He ends by demanding that the committee stop freezing him out of their deliberations.
I have consistently sought to be above-board about my views and differences with all of you. I think I should expect the same in return. I grow weary of having to defend my actions and finding my motives questioned by those who should know better. Since I have given disproportionately of my time, effort, and resources to this Committee, I shouldn't have to defend myself against innuendo which all of you should have reason to question. I shouldn't have to be writing a memo like this.
The final letter is dated October 29, 1977. It’s quite terse:
I hereby resign from the Committee for the Scientific Investigation of Claims of the Paranormal. I ask that my name, my views, and my work be dissociated from the Committee.
This unpleasant decision does not result from any change in my skeptical views towards claims of the paranormal. It comes about- because I find that my views towards both what constitutes a truly scientific attitude toward such claims and what should be a democratic structure within our Committee are not being reflected in the statements of the Chairman, Paul Kurtz, or the actions of the Executive Council. Since Fellows of the Committee not on the Executive Council are given no vote and are viewed as merely "advisory," I 'see no way in which my original goals for our Committee can be met. These goals included objective inquiry prior to judgement and clear separation between the policies of the Committee and those of the American Humanist Association and The Humanist magazine. I have come to believe that Paul Kurtz does not completely share those goals.
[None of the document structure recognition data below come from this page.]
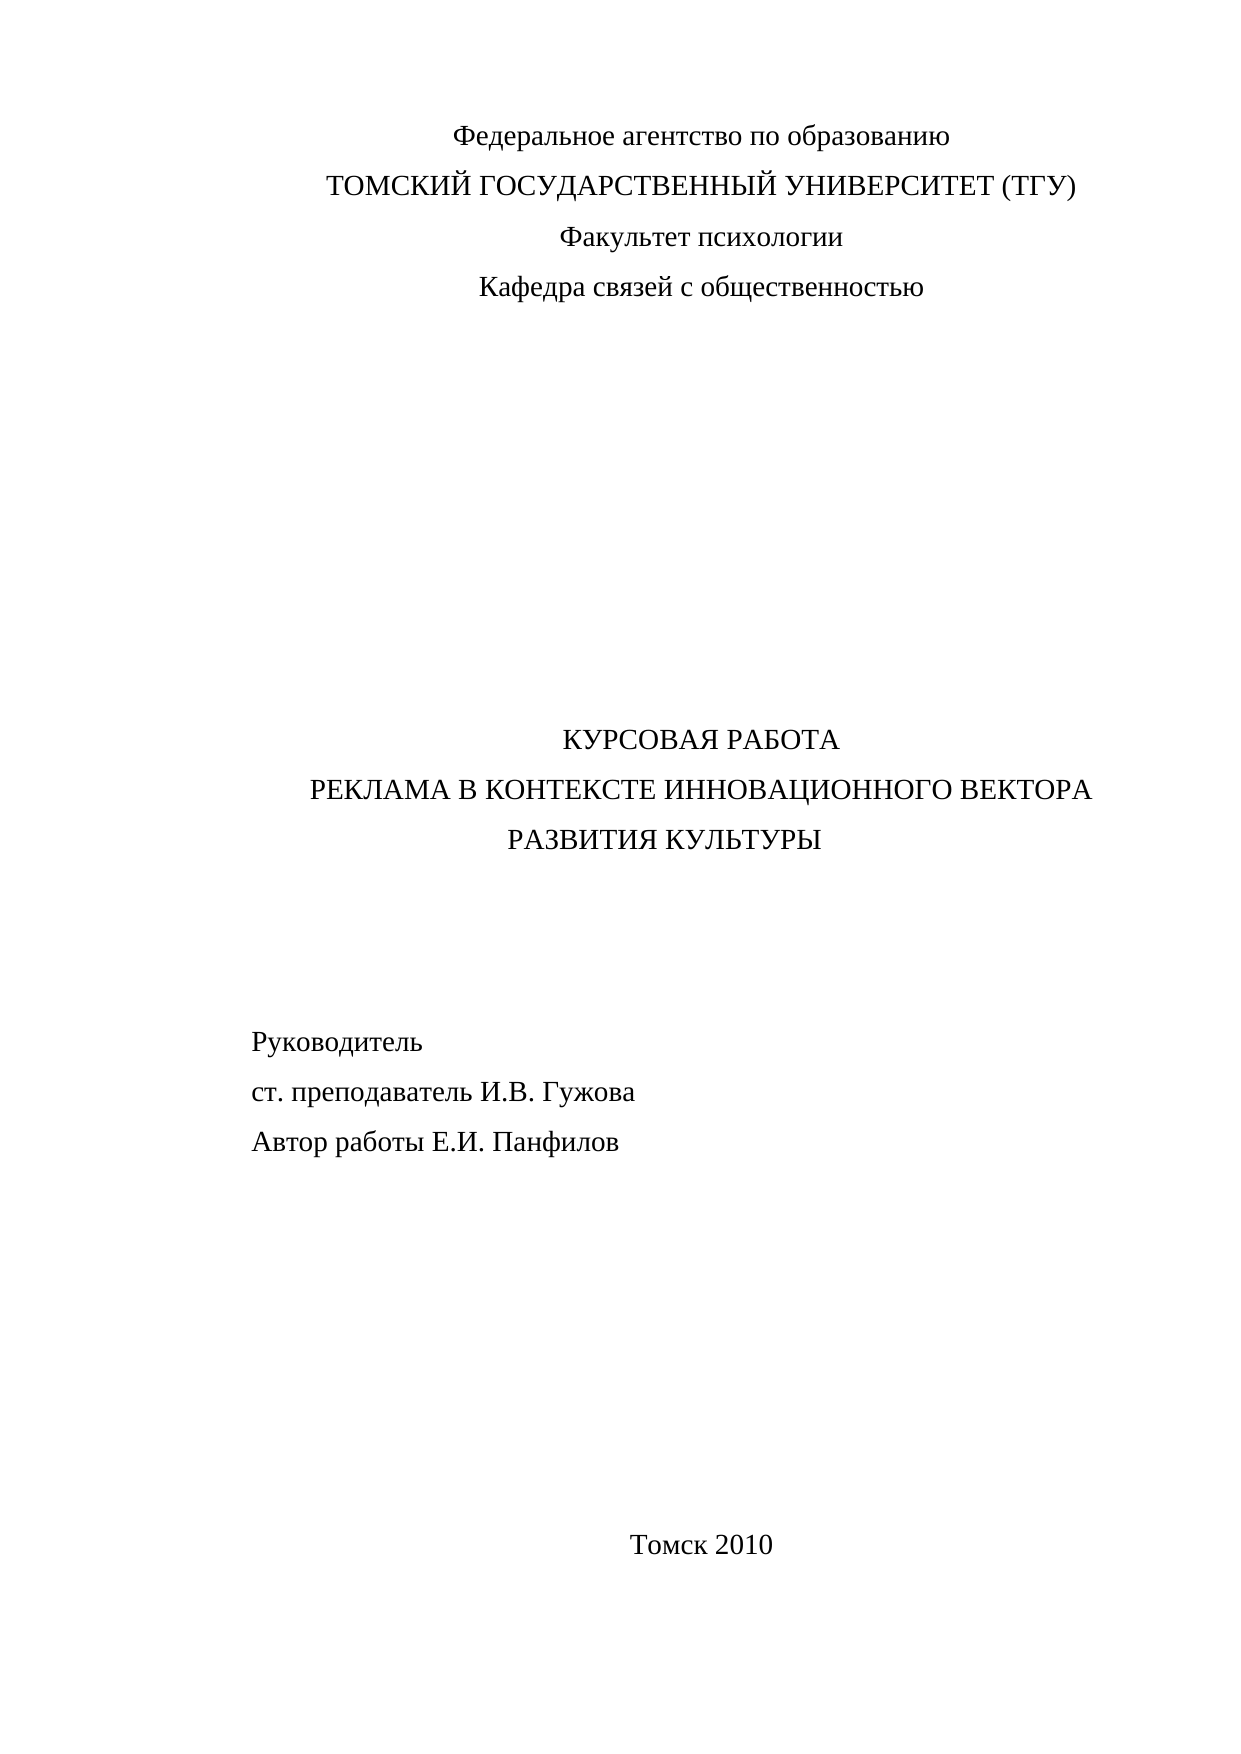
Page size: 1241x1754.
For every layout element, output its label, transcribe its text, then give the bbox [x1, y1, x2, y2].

text РЕКЛАМА В КОНТЕКСТЕ ИННОВАЦИОННОГО ВЕКТОРА РАЗВИТИЯ КУЛЬТУРЫ [177, 772, 1152, 856]
text Автор работы Е.И. Панфилов [177, 1124, 1152, 1158]
text КУРСОВАЯ РАБОТА [177, 722, 1152, 755]
text Руководитель [177, 1024, 1152, 1057]
text Факультет психологии [177, 219, 1152, 252]
text Кафедра связей с общественностью [177, 269, 1152, 303]
text ст. преподаватель И.В. Гужова [177, 1074, 1152, 1108]
text Томск 2010 [177, 1527, 1152, 1560]
text ТОМСКИЙ ГОСУДАРСТВЕННЫЙ УНИВЕРСИТЕТ (ТГУ) [177, 168, 1152, 202]
text Федеральное агентство по образованию [177, 118, 1152, 152]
My thanks to those of you who have supported my efforts.
This sort of politicking goes on all the time, where internal dissent is crushed. Looked at from CSICOP’s point of view, Truzzi’s defenestration makes sense. They were fighting a war, and they couldn’t let themselves be distracted by doubters in their midst.
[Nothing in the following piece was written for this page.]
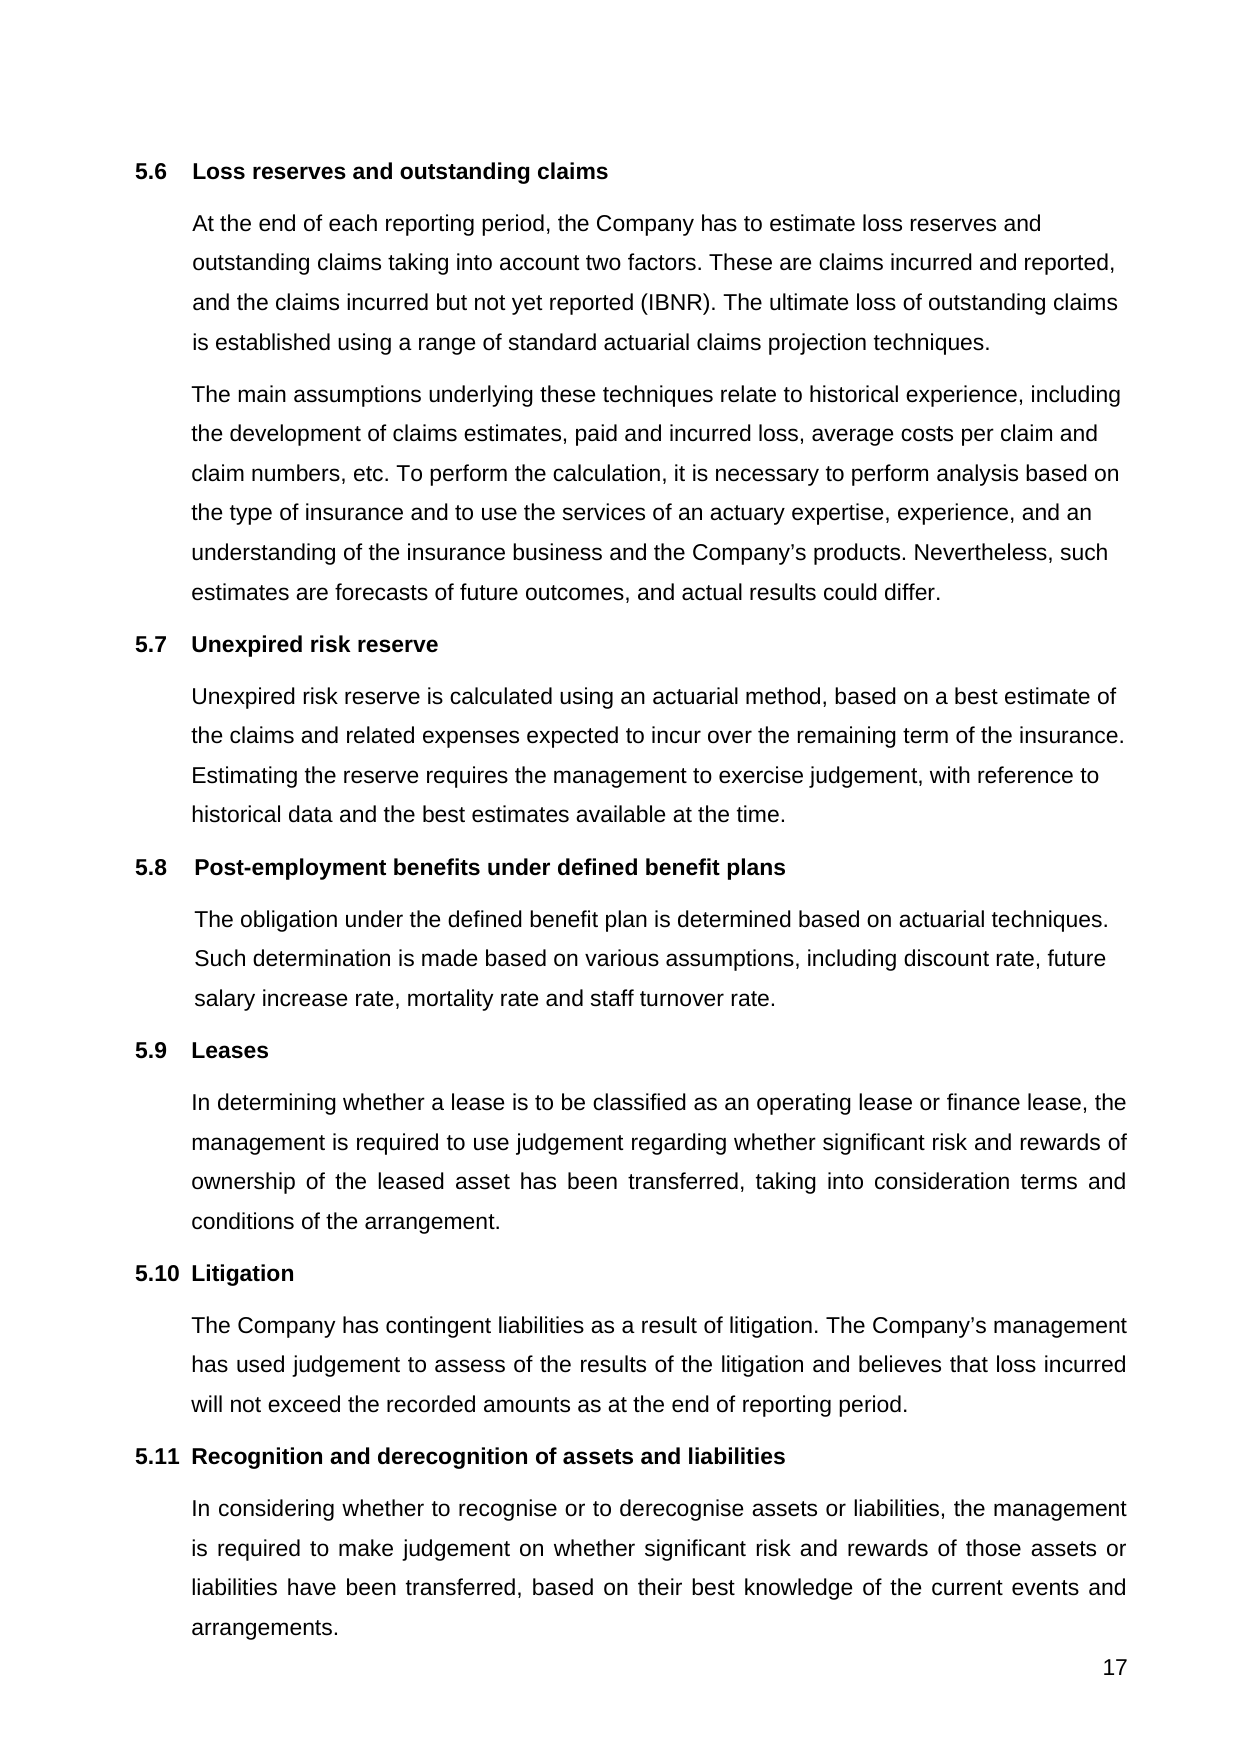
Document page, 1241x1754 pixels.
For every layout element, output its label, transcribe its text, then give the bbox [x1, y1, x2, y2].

But the affair is interesting in the way it highlights the switch in CSICOP thinking from science to ideology. The truth about the paranormal didn’t have to be thrashed out by clever minds, on the basis of scientific research. It was obviously nonsense; the approach should be based on advocacy, not exploration. Also it needed to be accessible to a wide public, in the way that a scholarly journal would not. Dealing with it in an academic context would legitimise it as a potentially meaningful subject.
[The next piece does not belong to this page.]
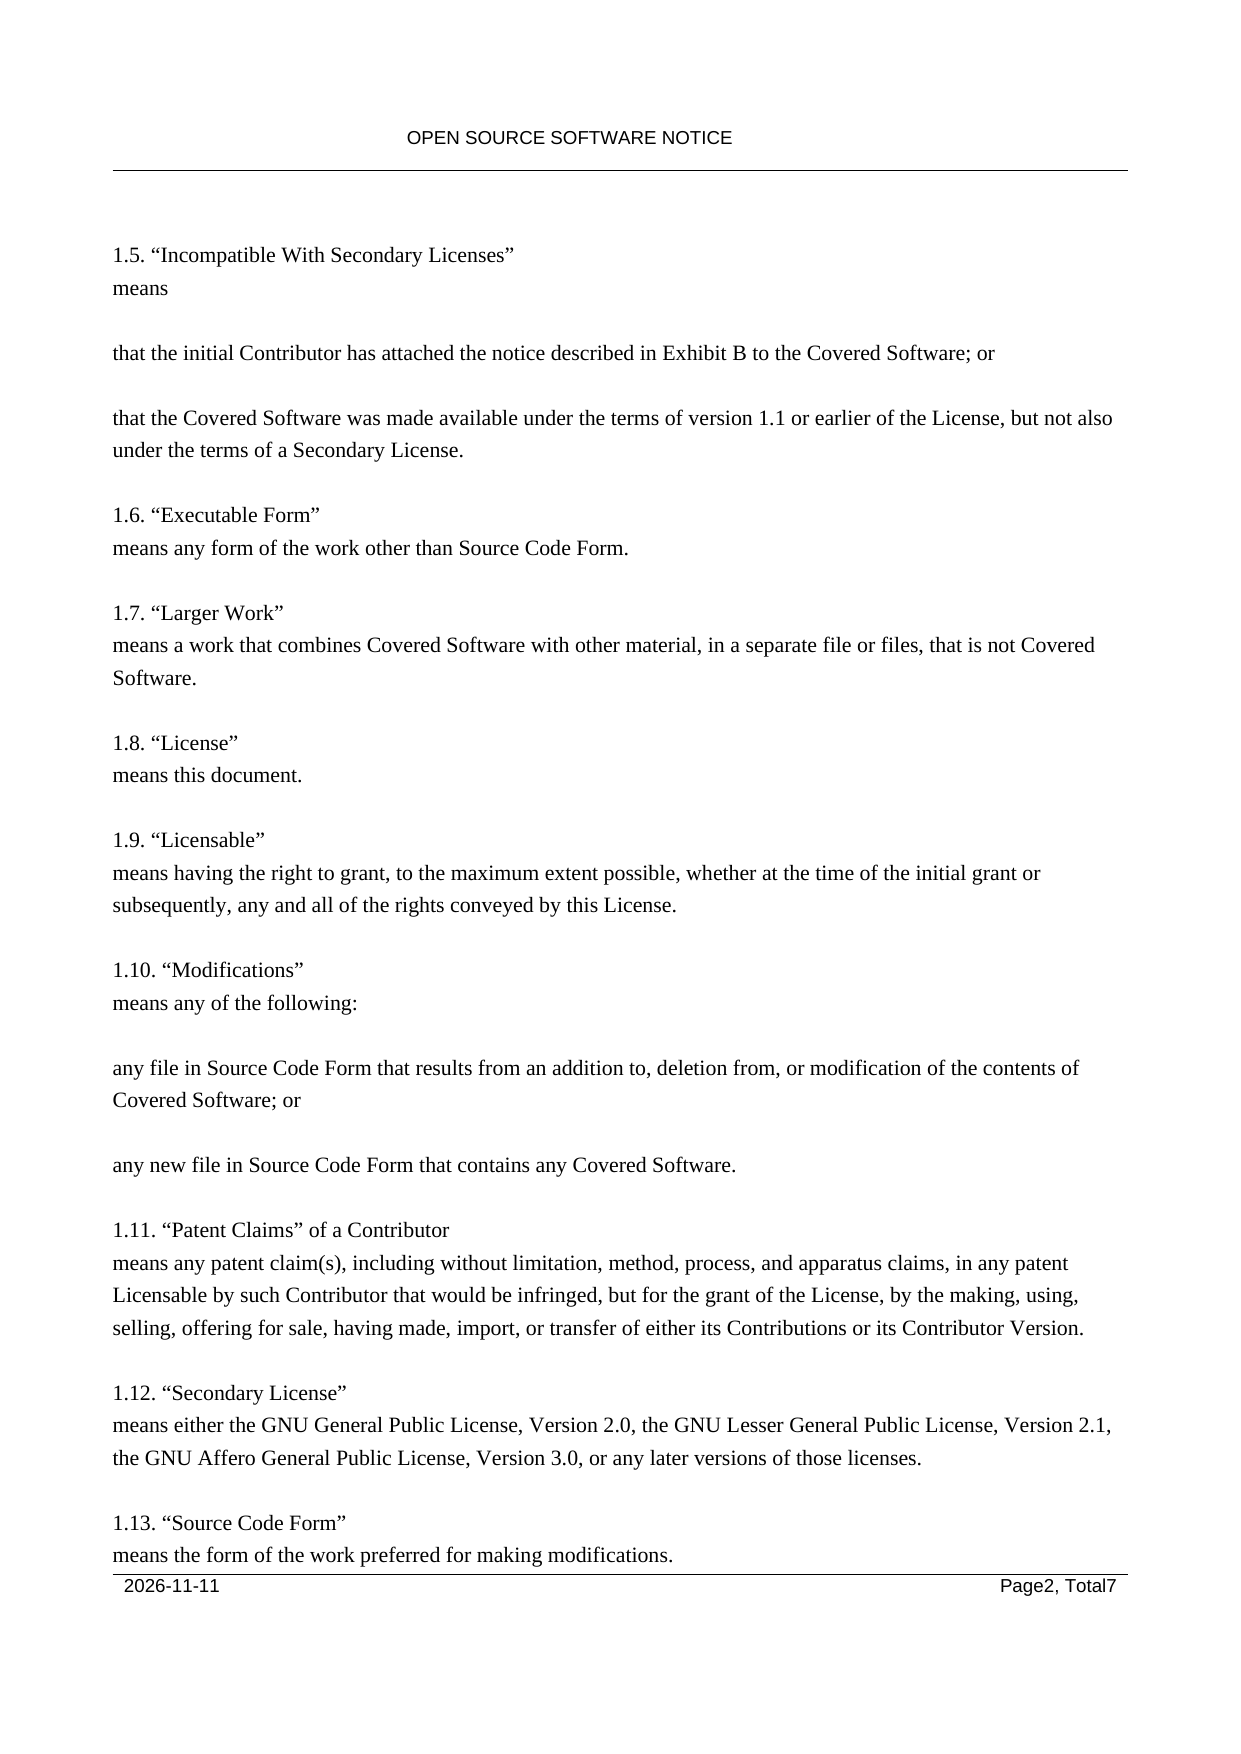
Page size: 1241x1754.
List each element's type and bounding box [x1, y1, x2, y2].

So Truzzi had to be frozen out.
For me there is still an unanswered question in all of this, which is what Truzzi really thought. I’m not completely, one hundred per cent certain that he actually was as sceptical as he appeared to be, or perhaps even as he thought he was. Kurtz and the others may have felt the same. A part of him wasn’t sure, which was why a scientific approach to scepticism was important to him. He needed to nail the thing, which the others didn’t, because they already knew the truth.
In later years Truzzi apparently struck up a friendship with Uri Geller, on the grounds - so one learns from Wikipedia, a reliably sceptical source – that he admired the success Geller had made of pretending to be psychic. That’s how a sceptic would explain it, but I’d guess that a small part of Truzzi might have been fascinated by Geller’s feats – if unwilling to admit it. It's the same paradox as Houdini’s friendship with Arthur Conan Doyle, an utterly convinced spiritualist. In some sceptics one glimpses a sort of residual fascination, that peeps through their otherwise assured claims of disbelief.